■ Deine Aufgabe:
Gib den Absatz im Textauszug unten, der mit „Mit Rollenspielen zu Büchern“ beginnt, als kurze Stichpunktliste wieder. Die wesentlichen Fakten sollen erhalten bleiben.

■ Textauszug:
Mit Rollenspielen zu Büchern verhält es sich ähnlich wie mit Computerspielen zu Filmen. Die Qualitätsanforderungen sind hoch und die Erwartungen werden meist nicht erfüllt. „A Game of Thrones RPG“ ist das Spiel zur erfolgreichen Romanserie von George Martin (dt.: Lied von Eis&Feuer). Zum ersten Mal wurde das System der Öffentlichkeit auf der GenCon 05 vorgestellt und seitdem sind die Erwartungen nur noch gestiegen. Neben den Freunden der Romanserie freuten sich insbesondere Realismusfans und Anhänger von politischen Spielen auf das Quellenbuch. Tatsächlich war von den „A Game of Thrones“ (AGOT) Produzenten eine magiearme „low-level“ Welt mit politischen Möglichkeiten angekündigt.

 

Bleibt das Buch ein nettes Nachschlagewerk oder eignet sich als ernstzunehmende Kampagnenwelt?

■ Untersuchte Daten:
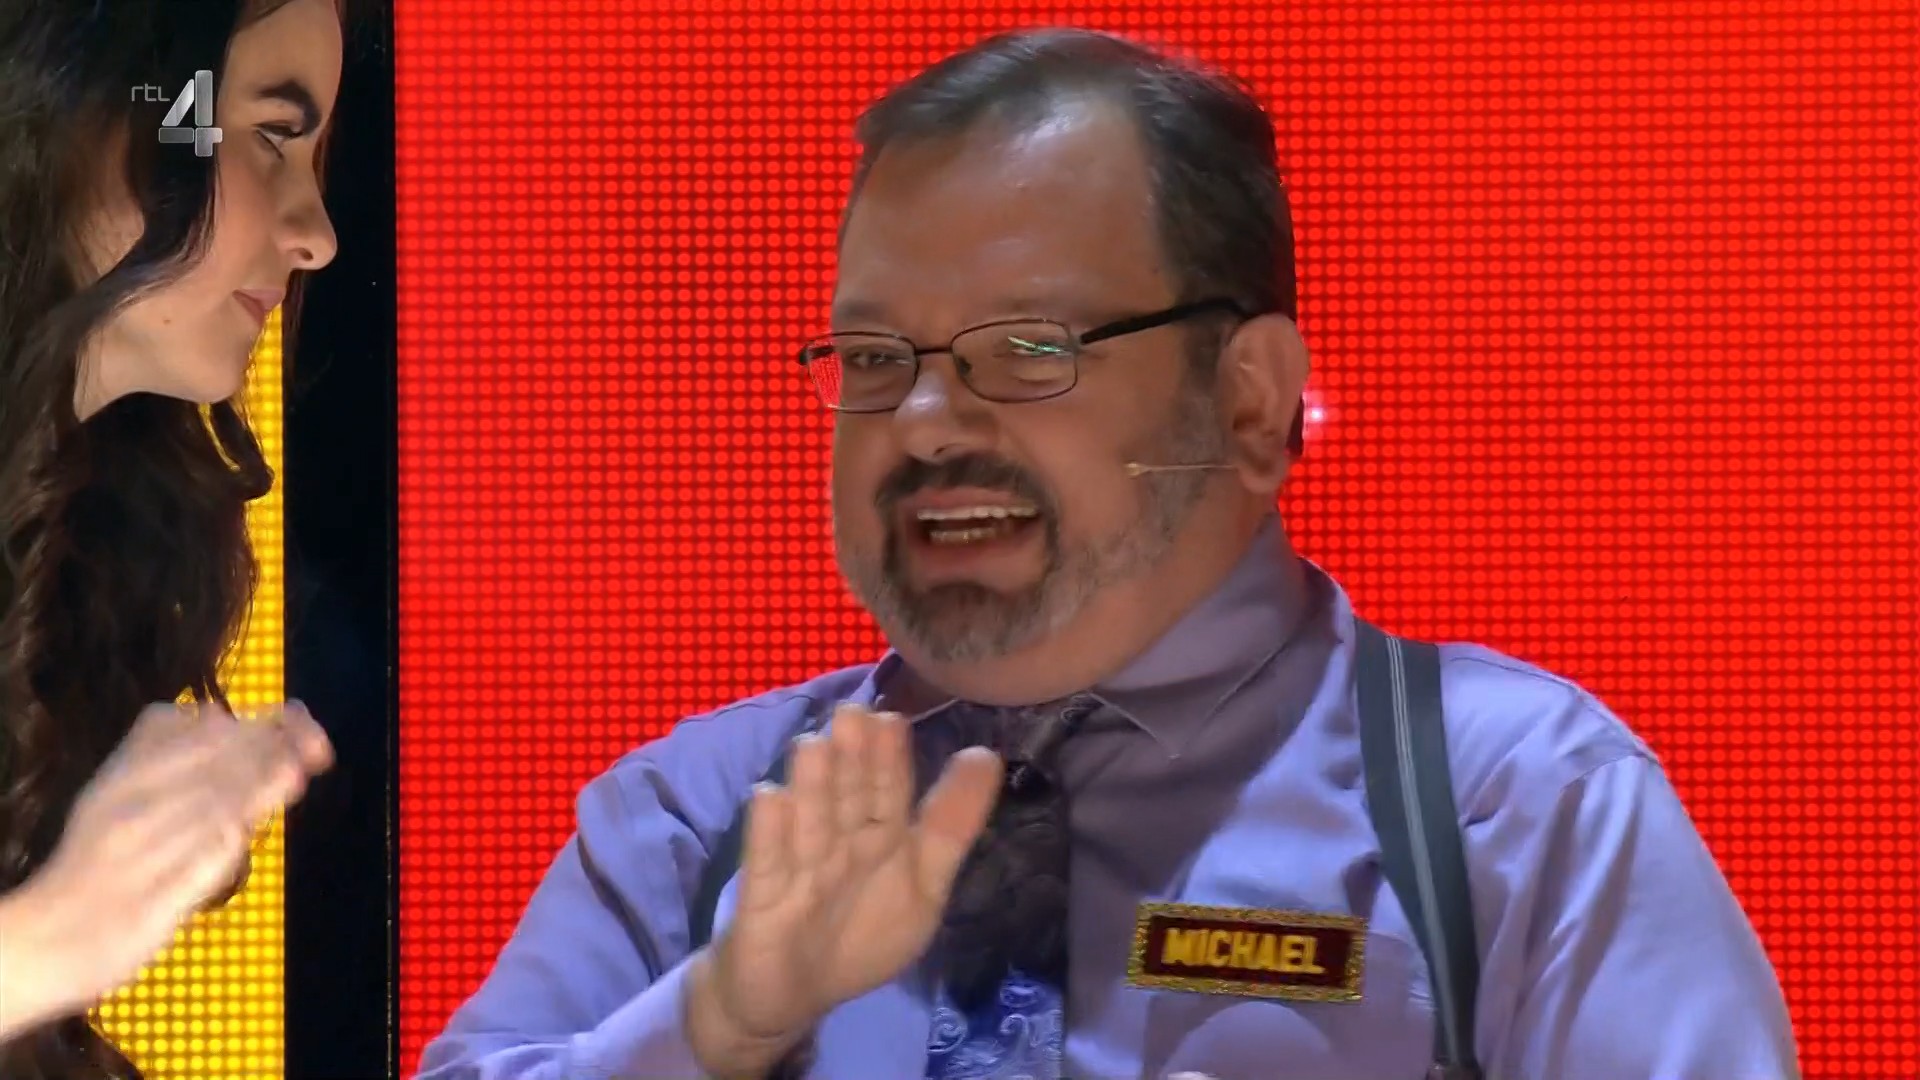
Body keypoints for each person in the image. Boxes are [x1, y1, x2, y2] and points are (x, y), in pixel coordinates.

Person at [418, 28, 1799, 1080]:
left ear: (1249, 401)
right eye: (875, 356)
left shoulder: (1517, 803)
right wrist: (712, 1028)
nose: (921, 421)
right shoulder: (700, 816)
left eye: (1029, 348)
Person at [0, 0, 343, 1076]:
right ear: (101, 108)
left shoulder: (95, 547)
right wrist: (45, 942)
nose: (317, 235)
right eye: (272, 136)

...

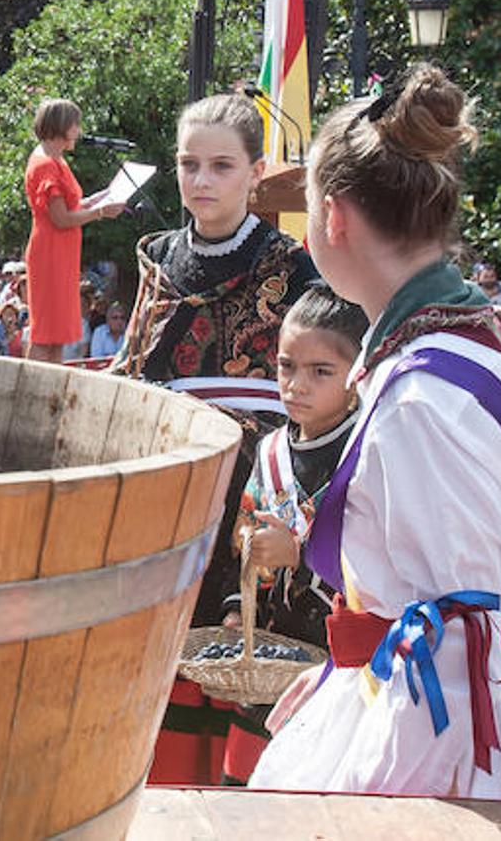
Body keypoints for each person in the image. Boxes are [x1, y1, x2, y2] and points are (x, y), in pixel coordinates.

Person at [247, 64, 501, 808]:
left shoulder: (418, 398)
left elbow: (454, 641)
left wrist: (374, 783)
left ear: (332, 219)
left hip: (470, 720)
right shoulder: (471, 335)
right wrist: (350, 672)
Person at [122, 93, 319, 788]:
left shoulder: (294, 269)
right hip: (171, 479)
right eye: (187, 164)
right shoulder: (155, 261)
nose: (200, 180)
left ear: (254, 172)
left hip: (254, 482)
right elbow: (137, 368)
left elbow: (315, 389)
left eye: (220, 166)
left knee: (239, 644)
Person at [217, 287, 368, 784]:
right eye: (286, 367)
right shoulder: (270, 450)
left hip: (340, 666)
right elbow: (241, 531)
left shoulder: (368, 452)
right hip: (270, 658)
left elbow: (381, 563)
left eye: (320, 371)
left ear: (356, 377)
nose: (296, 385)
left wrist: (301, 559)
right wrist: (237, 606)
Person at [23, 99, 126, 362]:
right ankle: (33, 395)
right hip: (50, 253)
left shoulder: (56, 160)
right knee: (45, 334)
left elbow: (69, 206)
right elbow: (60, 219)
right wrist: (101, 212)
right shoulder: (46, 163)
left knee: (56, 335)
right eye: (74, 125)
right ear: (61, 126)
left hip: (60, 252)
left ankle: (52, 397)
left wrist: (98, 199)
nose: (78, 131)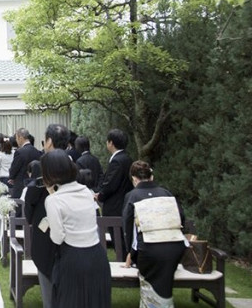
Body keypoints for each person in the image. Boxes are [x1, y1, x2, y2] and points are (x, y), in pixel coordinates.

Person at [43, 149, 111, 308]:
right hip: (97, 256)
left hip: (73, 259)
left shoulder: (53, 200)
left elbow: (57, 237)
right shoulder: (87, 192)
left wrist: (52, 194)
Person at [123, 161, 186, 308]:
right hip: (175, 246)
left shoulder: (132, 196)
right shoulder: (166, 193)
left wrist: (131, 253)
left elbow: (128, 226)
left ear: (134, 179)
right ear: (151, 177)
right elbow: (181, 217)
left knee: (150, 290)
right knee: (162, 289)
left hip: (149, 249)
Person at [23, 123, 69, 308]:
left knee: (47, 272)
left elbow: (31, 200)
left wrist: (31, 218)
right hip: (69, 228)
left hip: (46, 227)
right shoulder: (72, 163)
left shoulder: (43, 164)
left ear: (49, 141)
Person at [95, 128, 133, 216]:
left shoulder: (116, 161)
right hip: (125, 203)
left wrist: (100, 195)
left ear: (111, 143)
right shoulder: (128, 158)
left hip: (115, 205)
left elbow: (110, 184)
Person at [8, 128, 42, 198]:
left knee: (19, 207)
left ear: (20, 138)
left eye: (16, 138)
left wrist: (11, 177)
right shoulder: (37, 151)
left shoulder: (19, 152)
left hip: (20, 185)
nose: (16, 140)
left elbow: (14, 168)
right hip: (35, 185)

■ Antwort folgt:
- Rollenspiele zu Büchern verhalten sich ähnlich wie Computerspiele zu Filmen: Die Qualitätsanforderungen sind hoch, und die Erwartungen werden meist nicht erfüllt.
- „A Game of Thrones RPG“ ist das Spiel zur erfolgreichen Romanserie von George Martin (dt.: Lied von Eis&Feuer).
- Das System wurde erstmals auf der GenCon 05 öffentlich vorgestellt, und seitdem sind die Erwartungen gestiegen.
- Neben den Freunden der Romanserie freuten sich vor allem Realismusfans und Anhänger politischer Spiele auf das Quellenbuch.
- Die Produzenten hatten eine magiearme „low-level“-Welt mit politischen Möglichkeiten angekündigt.